**Task statement**
Rewrite these lines as a numbered list, skipping any blank lines.

---- Data entries

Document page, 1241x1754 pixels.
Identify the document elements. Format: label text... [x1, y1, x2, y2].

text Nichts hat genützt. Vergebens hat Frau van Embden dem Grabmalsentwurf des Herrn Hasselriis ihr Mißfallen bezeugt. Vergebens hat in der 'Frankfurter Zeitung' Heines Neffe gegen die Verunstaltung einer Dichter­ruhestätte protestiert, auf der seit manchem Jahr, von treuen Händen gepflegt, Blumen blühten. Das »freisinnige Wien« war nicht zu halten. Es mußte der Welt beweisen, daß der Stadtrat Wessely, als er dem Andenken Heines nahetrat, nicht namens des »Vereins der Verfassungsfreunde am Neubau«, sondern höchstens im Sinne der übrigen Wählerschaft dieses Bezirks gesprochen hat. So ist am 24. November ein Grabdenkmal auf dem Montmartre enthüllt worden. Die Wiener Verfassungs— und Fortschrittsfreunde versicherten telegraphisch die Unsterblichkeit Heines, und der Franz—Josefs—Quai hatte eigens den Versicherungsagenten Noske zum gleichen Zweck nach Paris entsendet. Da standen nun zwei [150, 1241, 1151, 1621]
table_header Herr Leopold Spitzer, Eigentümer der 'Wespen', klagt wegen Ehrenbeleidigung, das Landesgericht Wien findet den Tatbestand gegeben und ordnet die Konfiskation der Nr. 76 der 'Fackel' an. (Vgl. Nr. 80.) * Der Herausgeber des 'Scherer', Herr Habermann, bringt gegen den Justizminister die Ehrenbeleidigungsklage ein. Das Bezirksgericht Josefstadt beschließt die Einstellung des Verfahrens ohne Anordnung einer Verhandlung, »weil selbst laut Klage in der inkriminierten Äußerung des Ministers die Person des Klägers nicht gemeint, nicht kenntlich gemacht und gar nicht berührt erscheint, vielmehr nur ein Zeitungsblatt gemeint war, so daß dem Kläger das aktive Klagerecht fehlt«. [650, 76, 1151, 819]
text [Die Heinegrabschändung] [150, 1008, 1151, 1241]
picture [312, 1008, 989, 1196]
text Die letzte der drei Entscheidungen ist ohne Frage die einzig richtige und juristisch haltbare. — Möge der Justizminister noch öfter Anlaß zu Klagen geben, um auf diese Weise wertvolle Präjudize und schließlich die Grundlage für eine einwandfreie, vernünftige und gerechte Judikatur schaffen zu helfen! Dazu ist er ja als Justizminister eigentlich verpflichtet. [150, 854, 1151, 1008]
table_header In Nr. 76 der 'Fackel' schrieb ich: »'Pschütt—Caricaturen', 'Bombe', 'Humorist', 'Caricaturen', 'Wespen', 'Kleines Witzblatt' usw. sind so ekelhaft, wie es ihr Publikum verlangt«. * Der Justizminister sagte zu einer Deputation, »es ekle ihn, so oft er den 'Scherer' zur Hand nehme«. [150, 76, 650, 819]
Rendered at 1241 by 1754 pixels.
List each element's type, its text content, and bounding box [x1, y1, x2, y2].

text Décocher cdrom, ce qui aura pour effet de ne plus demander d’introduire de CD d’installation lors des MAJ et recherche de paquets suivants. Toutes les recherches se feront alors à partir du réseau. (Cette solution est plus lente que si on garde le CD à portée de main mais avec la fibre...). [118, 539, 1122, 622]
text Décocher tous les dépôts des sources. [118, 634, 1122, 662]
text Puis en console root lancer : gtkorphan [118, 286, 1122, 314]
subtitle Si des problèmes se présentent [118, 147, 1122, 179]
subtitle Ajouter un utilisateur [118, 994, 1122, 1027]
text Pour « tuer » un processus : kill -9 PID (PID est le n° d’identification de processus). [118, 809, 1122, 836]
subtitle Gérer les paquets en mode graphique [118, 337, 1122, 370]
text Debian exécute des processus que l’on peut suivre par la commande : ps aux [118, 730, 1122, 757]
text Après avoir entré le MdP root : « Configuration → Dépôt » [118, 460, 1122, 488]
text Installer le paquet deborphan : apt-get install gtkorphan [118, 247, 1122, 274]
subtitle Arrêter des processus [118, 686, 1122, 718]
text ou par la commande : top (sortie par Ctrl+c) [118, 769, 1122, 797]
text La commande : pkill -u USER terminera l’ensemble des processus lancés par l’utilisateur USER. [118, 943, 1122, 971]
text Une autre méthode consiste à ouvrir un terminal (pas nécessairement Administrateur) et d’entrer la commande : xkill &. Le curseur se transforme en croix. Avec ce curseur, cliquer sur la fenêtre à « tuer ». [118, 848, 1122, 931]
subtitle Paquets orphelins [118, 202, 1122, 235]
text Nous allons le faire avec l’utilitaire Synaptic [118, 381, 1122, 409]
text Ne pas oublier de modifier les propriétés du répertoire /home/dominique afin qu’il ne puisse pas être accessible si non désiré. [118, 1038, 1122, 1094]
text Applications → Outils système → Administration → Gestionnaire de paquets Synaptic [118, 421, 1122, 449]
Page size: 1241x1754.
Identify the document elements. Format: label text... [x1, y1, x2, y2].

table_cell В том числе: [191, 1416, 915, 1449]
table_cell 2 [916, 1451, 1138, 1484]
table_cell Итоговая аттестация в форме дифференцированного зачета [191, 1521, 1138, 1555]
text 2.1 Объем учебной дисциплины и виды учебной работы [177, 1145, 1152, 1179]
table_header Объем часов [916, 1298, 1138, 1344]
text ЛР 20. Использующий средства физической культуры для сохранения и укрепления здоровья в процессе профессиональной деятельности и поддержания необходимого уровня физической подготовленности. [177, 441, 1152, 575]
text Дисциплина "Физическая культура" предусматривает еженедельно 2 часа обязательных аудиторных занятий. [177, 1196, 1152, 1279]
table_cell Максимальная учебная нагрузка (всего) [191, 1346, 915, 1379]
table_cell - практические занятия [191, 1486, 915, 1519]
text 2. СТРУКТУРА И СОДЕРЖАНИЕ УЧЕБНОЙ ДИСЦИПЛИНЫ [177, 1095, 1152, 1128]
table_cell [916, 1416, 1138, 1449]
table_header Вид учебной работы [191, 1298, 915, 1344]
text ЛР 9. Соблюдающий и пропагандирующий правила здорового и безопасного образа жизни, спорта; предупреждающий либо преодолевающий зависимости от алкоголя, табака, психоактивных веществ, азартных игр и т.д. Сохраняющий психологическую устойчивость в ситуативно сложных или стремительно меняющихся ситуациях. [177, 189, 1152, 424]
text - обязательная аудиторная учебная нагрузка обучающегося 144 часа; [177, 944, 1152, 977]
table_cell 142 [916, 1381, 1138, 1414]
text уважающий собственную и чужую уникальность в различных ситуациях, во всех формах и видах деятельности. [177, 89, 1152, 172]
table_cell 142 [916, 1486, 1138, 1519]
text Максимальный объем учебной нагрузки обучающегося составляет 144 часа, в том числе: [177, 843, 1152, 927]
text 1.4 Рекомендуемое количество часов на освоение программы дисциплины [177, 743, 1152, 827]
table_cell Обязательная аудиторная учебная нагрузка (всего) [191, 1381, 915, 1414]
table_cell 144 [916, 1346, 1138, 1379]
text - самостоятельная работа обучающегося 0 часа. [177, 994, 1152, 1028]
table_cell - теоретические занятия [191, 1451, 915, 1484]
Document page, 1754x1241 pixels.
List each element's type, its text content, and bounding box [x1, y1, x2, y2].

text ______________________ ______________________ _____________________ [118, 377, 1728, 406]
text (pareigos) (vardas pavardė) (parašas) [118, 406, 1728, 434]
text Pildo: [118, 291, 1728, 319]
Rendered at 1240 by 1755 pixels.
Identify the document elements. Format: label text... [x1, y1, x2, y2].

--------

**Finished answer**
1. Document page, 1241x1754 pixels.
2. Identify the document elements. Format: label text... [x1, y1, x2, y2].
3. text Nichts hat genützt. Vergebens hat Frau van Embden dem Grabmalsentwurf des Herrn Hasselriis ihr Mißfallen bezeugt. Vergebens hat in der 'Frankfurter Zeitung' Heines Neffe gegen die Verunstaltung einer Dichter­ruhestätte protestiert, auf der seit manchem Jahr, von treuen Händen gepflegt, Blumen blühten. Das »freisinnige Wien« war nicht zu halten. Es mußte der Welt beweisen, daß der Stadtrat Wessely, als er dem Andenken Heines nahetrat, nicht namens des »Vereins der Verfassungsfreunde am Neubau«, sondern höchstens im Sinne der übrigen Wählerschaft dieses Bezirks gesprochen hat. So ist am 24. November ein Grabdenkmal auf dem Montmartre enthüllt worden. Die Wiener Verfassungs— und Fortschrittsfreunde versicherten telegraphisch die Unsterblichkeit Heines, und der Franz—Josefs—Quai hatte eigens den Versicherungsagenten Noske zum gleichen Zweck nach Paris entsendet. Da standen nun zwei [150, 1241, 1151, 1621]
4. table_header Herr Leopold Spitzer, Eigentümer der 'Wespen', klagt wegen Ehrenbeleidigung, das Landesgericht Wien findet den Tatbestand gegeben und ordnet die Konfiskation der Nr. 76 der 'Fackel' an. (Vgl. Nr. 80.) * Der Herausgeber des 'Scherer', Herr Habermann, bringt gegen den Justizminister die Ehrenbeleidigungsklage ein. Das Bezirksgericht Josefstadt beschließt die Einstellung des Verfahrens ohne Anordnung einer Verhandlung, »weil selbst laut Klage in der inkriminierten Äußerung des Ministers die Person des Klägers nicht gemeint, nicht kenntlich gemacht und gar nicht berührt erscheint, vielmehr nur ein Zeitungsblatt gemeint war, so daß dem Kläger das aktive Klagerecht fehlt«. [650, 76, 1151, 819]
5. text [Die Heinegrabschändung] [150, 1008, 1151, 1241]
6. picture [312, 1008, 989, 1196]
7. text Die letzte der drei Entscheidungen ist ohne Frage die einzig richtige und juristisch haltbare. — Möge der Justizminister noch öfter Anlaß zu Klagen geben, um auf diese Weise wertvolle Präjudize und schließlich die Grundlage für eine einwandfreie, vernünftige und gerechte Judikatur schaffen zu helfen! Dazu ist er ja als Justizminister eigentlich verpflichtet. [150, 854, 1151, 1008]
8. table_header In Nr. 76 der 'Fackel' schrieb ich: »'Pschütt—Caricaturen', 'Bombe', 'Humorist', 'Caricaturen', 'Wespen', 'Kleines Witzblatt' usw. sind so ekelhaft, wie es ihr Publikum verlangt«. * Der Justizminister sagte zu einer Deputation, »es ekle ihn, so oft er den 'Scherer' zur Hand nehme«. [150, 76, 650, 819]
9. Rendered at 1241 by 1754 pixels.
10. List each element's type, its text content, and bounding box [x1, y1, x2, y2].
11. text Décocher cdrom, ce qui aura pour effet de ne plus demander d’introduire de CD d’installation lors des MAJ et recherche de paquets suivants. Toutes les recherches se feront alors à partir du réseau. (Cette solution est plus lente que si on garde le CD à portée de main mais avec la fibre...). [118, 539, 1122, 622]
12. text Décocher tous les dépôts des sources. [118, 634, 1122, 662]
13. text Puis en console root lancer : gtkorphan [118, 286, 1122, 314]
14. subtitle Si des problèmes se présentent [118, 147, 1122, 179]
15. subtitle Ajouter un utilisateur [118, 994, 1122, 1027]
16. text Pour « tuer » un processus : kill -9 PID (PID est le n° d’identification de processus). [118, 809, 1122, 836]
17. subtitle Gérer les paquets en mode graphique [118, 337, 1122, 370]
18. text Debian exécute des processus que l’on peut suivre par la commande : ps aux [118, 730, 1122, 757]
19. text Après avoir entré le MdP root : « Configuration → Dépôt » [118, 460, 1122, 488]
20. text Installer le paquet deborphan : apt-get install gtkorphan [118, 247, 1122, 274]
21. subtitle Arrêter des processus [118, 686, 1122, 718]
22. text ou par la commande : top (sortie par Ctrl+c) [118, 769, 1122, 797]
23. text La commande : pkill -u USER terminera l’ensemble des processus lancés par l’utilisateur USER. [118, 943, 1122, 971]
24. text Une autre méthode consiste à ouvrir un terminal (pas nécessairement Administrateur) et d’entrer la commande : xkill &. Le curseur se transforme en croix. Avec ce curseur, cliquer sur la fenêtre à « tuer ». [118, 848, 1122, 931]
25. subtitle Paquets orphelins [118, 202, 1122, 235]
26. text Nous allons le faire avec l’utilitaire Synaptic [118, 381, 1122, 409]
27. text Ne pas oublier de modifier les propriétés du répertoire /home/dominique afin qu’il ne puisse pas être accessible si non désiré. [118, 1038, 1122, 1094]
28. text Applications → Outils système → Administration → Gestionnaire de paquets Synaptic [118, 421, 1122, 449]
29. Page size: 1241x1754.
30. Identify the document elements. Format: label text... [x1, y1, x2, y2].
31. table_cell В том числе: [191, 1416, 915, 1449]
32. table_cell 2 [916, 1451, 1138, 1484]
33. table_cell Итоговая аттестация в форме дифференцированного зачета [191, 1521, 1138, 1555]
34. text 2.1 Объем учебной дисциплины и виды учебной работы [177, 1145, 1152, 1179]
35. table_header Объем часов [916, 1298, 1138, 1344]
36. text ЛР 20. Использующий средства физической культуры для сохранения и укрепления здоровья в процессе профессиональной деятельности и поддержания необходимого уровня физической подготовленности. [177, 441, 1152, 575]
37. text Дисциплина "Физическая культура" предусматривает еженедельно 2 часа обязательных аудиторных занятий. [177, 1196, 1152, 1279]
38. table_cell Максимальная учебная нагрузка (всего) [191, 1346, 915, 1379]
39. table_cell - практические занятия [191, 1486, 915, 1519]
40. text 2. СТРУКТУРА И СОДЕРЖАНИЕ УЧЕБНОЙ ДИСЦИПЛИНЫ [177, 1095, 1152, 1128]
41. table_cell [916, 1416, 1138, 1449]
42. table_header Вид учебной работы [191, 1298, 915, 1344]
43. text ЛР 9. Соблюдающий и пропагандирующий правила здорового и безопасного образа жизни, спорта; предупреждающий либо преодолевающий зависимости от алкоголя, табака, психоактивных веществ, азартных игр и т.д. Сохраняющий психологическую устойчивость в ситуативно сложных или стремительно меняющихся ситуациях. [177, 189, 1152, 424]
44. text - обязательная аудиторная учебная нагрузка обучающегося 144 часа; [177, 944, 1152, 977]
45. table_cell 142 [916, 1381, 1138, 1414]
46. text уважающий собственную и чужую уникальность в различных ситуациях, во всех формах и видах деятельности. [177, 89, 1152, 172]
47. table_cell 142 [916, 1486, 1138, 1519]
48. text Максимальный объем учебной нагрузки обучающегося составляет 144 часа, в том числе: [177, 843, 1152, 927]
49. text 1.4 Рекомендуемое количество часов на освоение программы дисциплины [177, 743, 1152, 827]
50. table_cell Обязательная аудиторная учебная нагрузка (всего) [191, 1381, 915, 1414]
51. table_cell 144 [916, 1346, 1138, 1379]
52. text - самостоятельная работа обучающегося 0 часа. [177, 994, 1152, 1028]
53. table_cell - теоретические занятия [191, 1451, 915, 1484]
54. Document page, 1754x1241 pixels.
55. List each element's type, its text content, and bounding box [x1, y1, x2, y2].
56. text ______________________ ______________________ _____________________ [118, 377, 1728, 406]
57. text (pareigos) (vardas pavardė) (parašas) [118, 406, 1728, 434]
58. text Pildo: [118, 291, 1728, 319]
59. Rendered at 1240 by 1755 pixels.
60. Identify the document elements. Format: label text... [x1, y1, x2, y2].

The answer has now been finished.